Le retour des cendres en 1840
La concorde nationale recherchée par Louis-Philippe permet le retour des cendres de l’Empereur dont l’exil post-mortem continue d’émouvoir l’opinion. Contre toute attente, les démarches auprès de la reine Victoria aboutissent : le corps de Napoléon pourra, comme exigé dans son testament, reposer « sur les bords de la seine, au milieu [du] peuple français ».

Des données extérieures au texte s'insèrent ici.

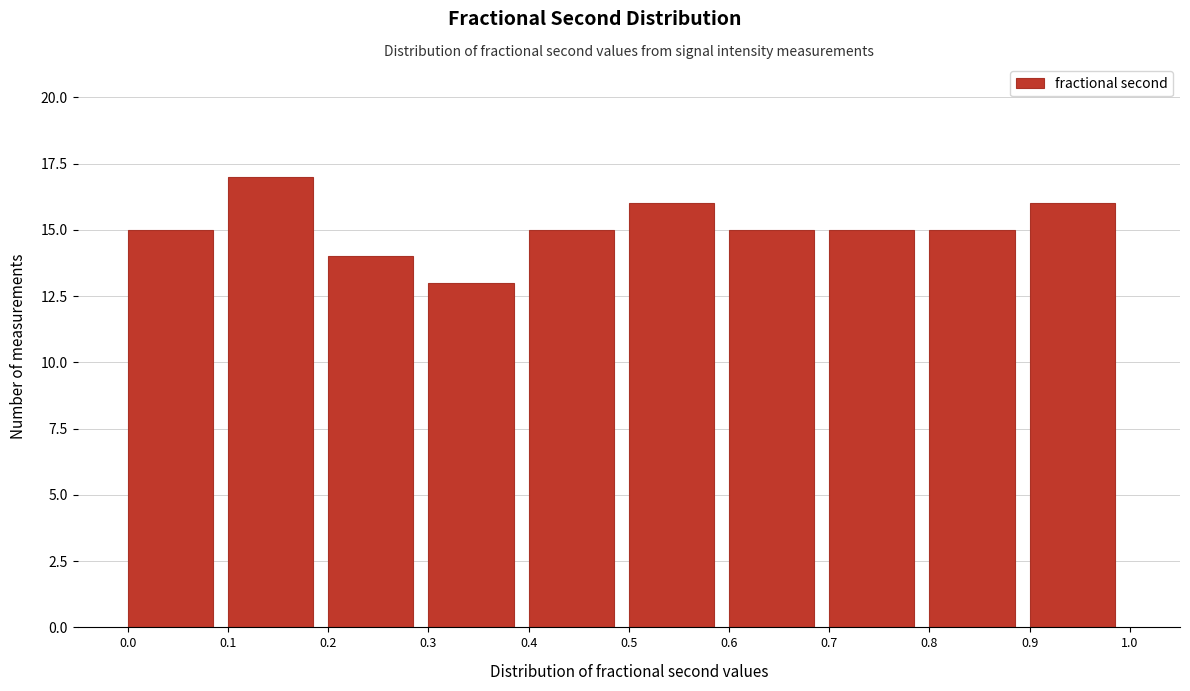

Reading left to right, list every bar in this chart as the range it spans on the x-axis followed by its height. The values are not printed on the chart, so give them approximately, as read against the axis.

0.0 to 0.1: 15
0.1 to 0.2: 17
0.2 to 0.3: 14
0.3 to 0.4: 13
0.4 to 0.5: 15
0.5 to 0.6: 16
0.6 to 0.7: 15
0.7 to 0.8: 15
0.8 to 0.9: 15
0.9 to 1.0: 16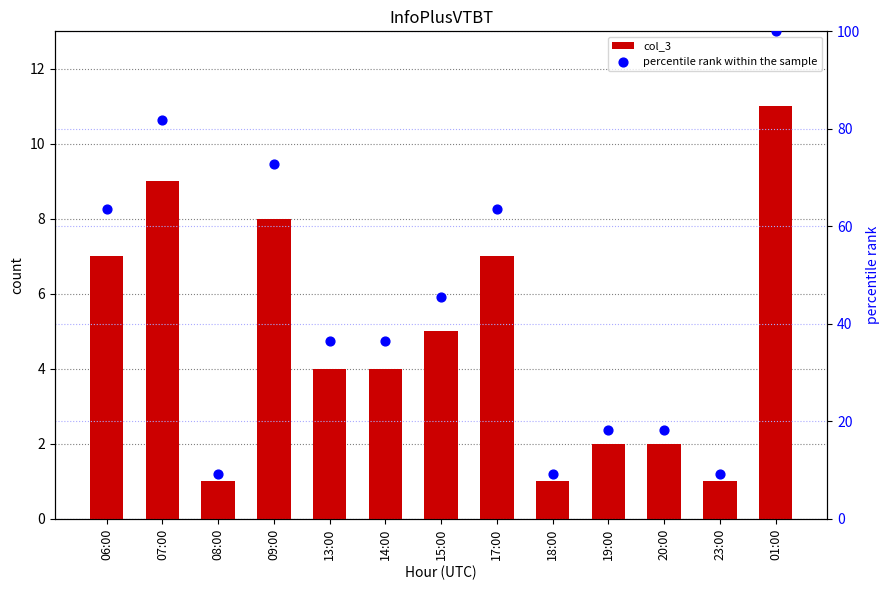

Which series has the widest spread of Y values?

percentile rank within the sample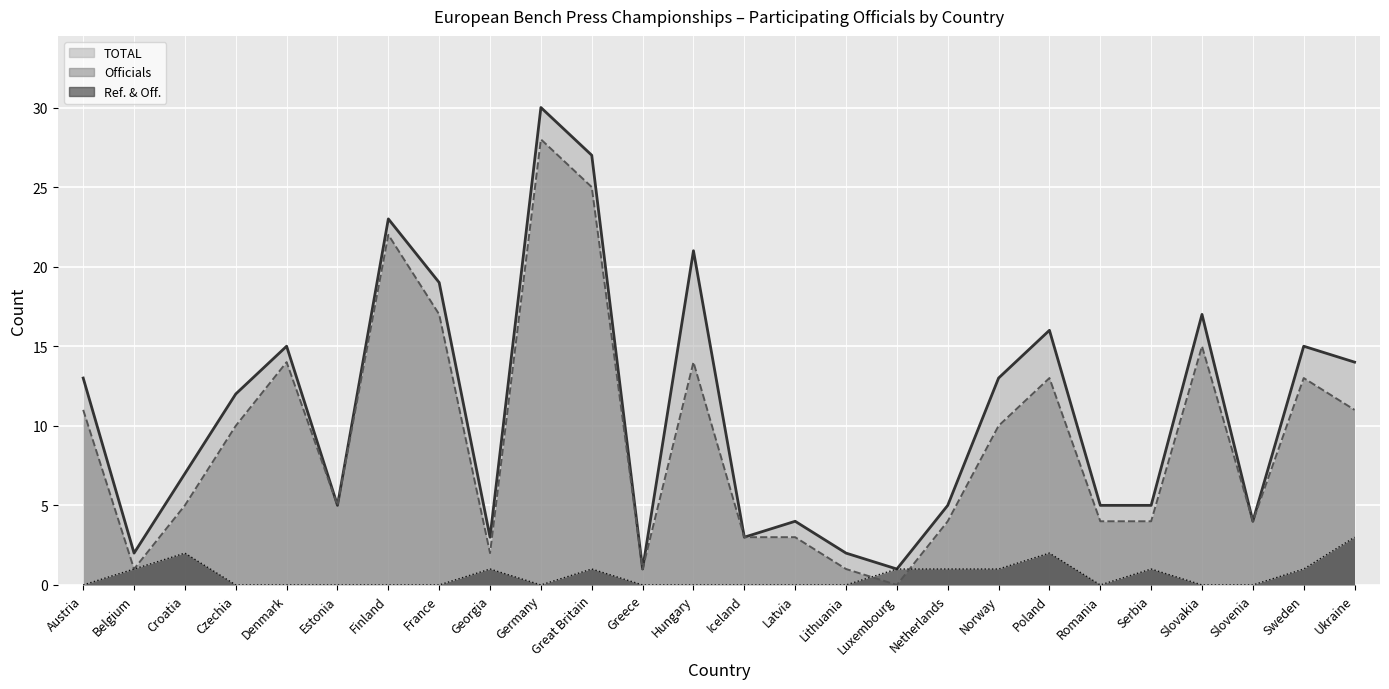

At Slovakia, list the series in order from largest to smallest.

TOTAL, Officials, Ref. & Off.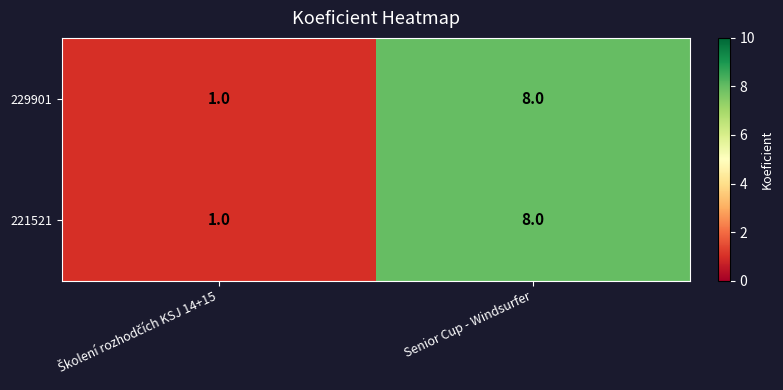

What is the sum of all 229901 values?

9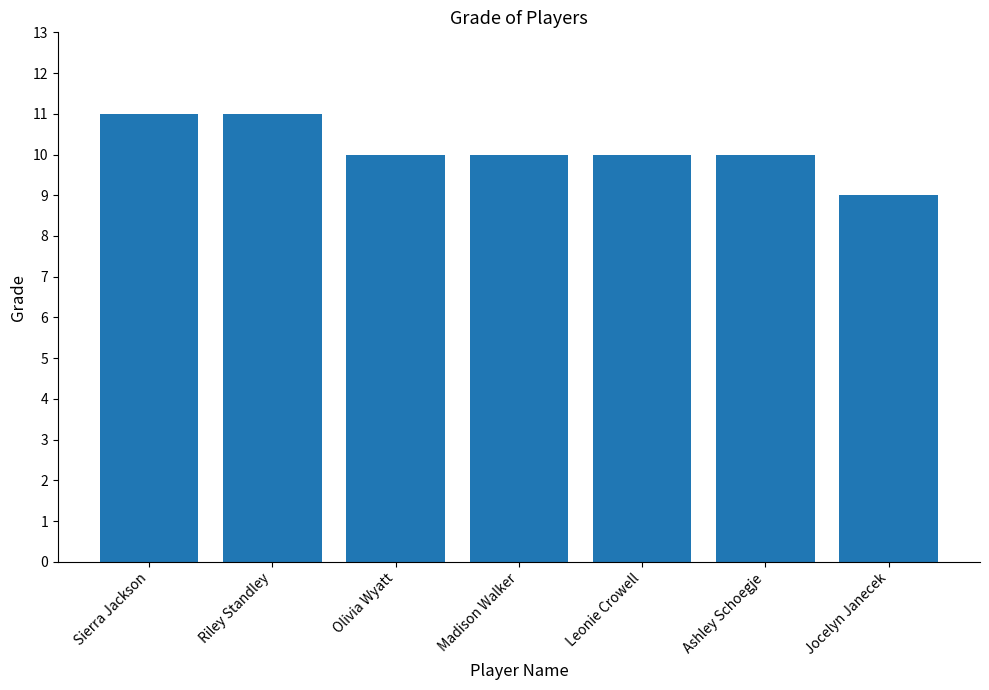

Where does the data first go above 10?

Sierra Jackson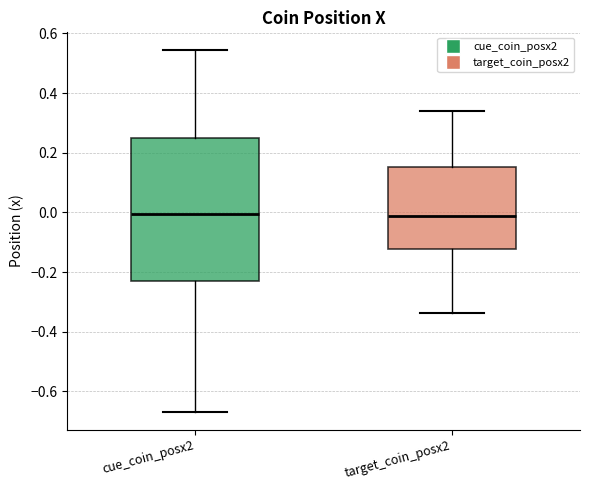

Comparing the boxes themselves (not the whiskers), which one is the tallest?

cue_coin_posx2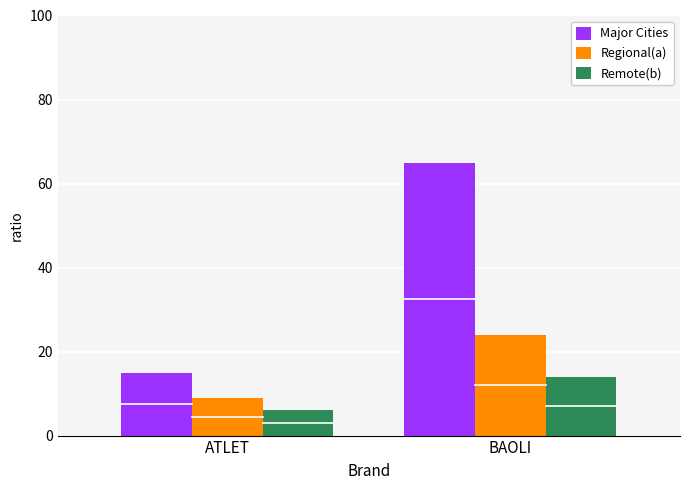

List the series in order of their peak value, highest first.

Major Cities, Regional(a), Remote(b)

Le 12 mai 1840, le ministre de l’Intérieur Charles de Rémusat déclare devant la Chambre des députés : « Messieurs, le roi a ordonné à S.A.R. (Son Altesse Royale, N.D.L.R.) Monseigneur le prince de Joinville de se rendre avec sa frégate à l’île de Sainte-Hélène pour y recueillir les restes mortels de l’empereur Napoléon! Nous venons vous demander les moyens de les recevoir dignement sur la terre de France et d’élever à Napoléon son dernier tombeau. » Un long et périlleux pèlerinage est dirigé par le fils du roi avec certains des derniers compagnons d’exil, comme le grand-maréchal
Bertrand, le général Gourgaud, le fils de Las Cases, les anciens domestiques Marchand, Ali, Pierron, Noverraz, Coursot et Archambault. La frégate la Belle-Poule quitte Fréjus avec la favorite le 7 juillet 1840 et parvient, après une courte halte à Toulon et des escales à Cadix, Madère, Tenerife puis Bahia, à rallier Sainte-Hélène le 8 octobre. Pour que la cérémonie coïncide avec le vingt-cinquième anniversaire de l’arrivée de l’empereur, on attend une semaine pour se rendre sur sa sépulture dans la vallée de la Tombe. Dès le matin du 15 octobre, des ouvriers descellent la dalle, extraient le cercueil avant que l’abbé Coquereau ne bénisse le corps que l’on redécouvre.
La stupeur envahit l’assistance: le visage n’a pas été altéré par le temps. Chacun retrouve l’homme qui est mort dix-neuf ans plus tôt, « fort reconnaissable, dans son habit vert des chasseurs de la Garde, avec ses épaulettes de colonel, sa culotte blanche, ses hautes bottes, son grand cordon de la Légion d’honneur […] sous l’habit et le petit chapeau de feutre noir, posé sur les cuisses, en travers. Les mains étaient blanches et souples, le visage également blanc, mais dur, avec le menton rendu bleuâtre par une poussée de barbe légère et posthume. Napoléon avait l’air de dormir ».
La stupeur envahit l’assistance : le visage n’a pas été altéré par le temps. Chacun retrouve l’homme qui est mort dix-neuf ans plus tôt.
De Sainte-Hélène aux Invalides
Même la barbe et les cheveux ont poussé, tout comme les ongles, qui sortent des bottes. On sait aujourd’hui que les phanères (ongles, poils, etc.) ne poussent plus après la mort mais la rétractation de l’épiderme à cause de la déshydratation peut donner cette impression. L’émotion passée, on replace la dépouille dans son cercueil puis on la transborde sur la frégate, restée dans la rade de Jamestown. Les Français repartent le 18 octobre et atteignent cette fois Cherbourg le 29 novembre 1840 au soir, avant de gagner Le Havre, Rouen puis, à bord du navire la Dorade III, les villes de Val-de-la-Haye, Vernon, Mantes, Poissy, Maisons-Laffitte et Courbevoie le 14 décembre. À Paris, dès le lendemain, le catafalque est cette fois entouré d’un symbolique bataillon de vieux grognards. Le cortège passe sous l’Arc de Triomphe de la place de l’Étoile, dont la construction avait été commandée par l’empereur en 1806 et achevée seulement quatre ans plus tôt, bifurque lentement place de la Concorde, avant de se rendre aux Invalides. Le roi Louis-Philippe, avec Moncey, Bertrand, Gourgaud et Las Cases père (devenu aveugle), reçoit le cercueil, temporairement placé dans la chapelle Saint-Jérôme. Le monumental tombeau de quartzite sera quant à lui mis en place à partir du 6 février 1841 sur une plaque de marbre et de granit. Il faudra finalement attendre le Second Empire, précisément le 2 avril 1861, pour que la dépouille soit placée sous le Dôme où, depuis désormais cent soixante ans, se recueillent des millions de visiteurs, venus du monde entier.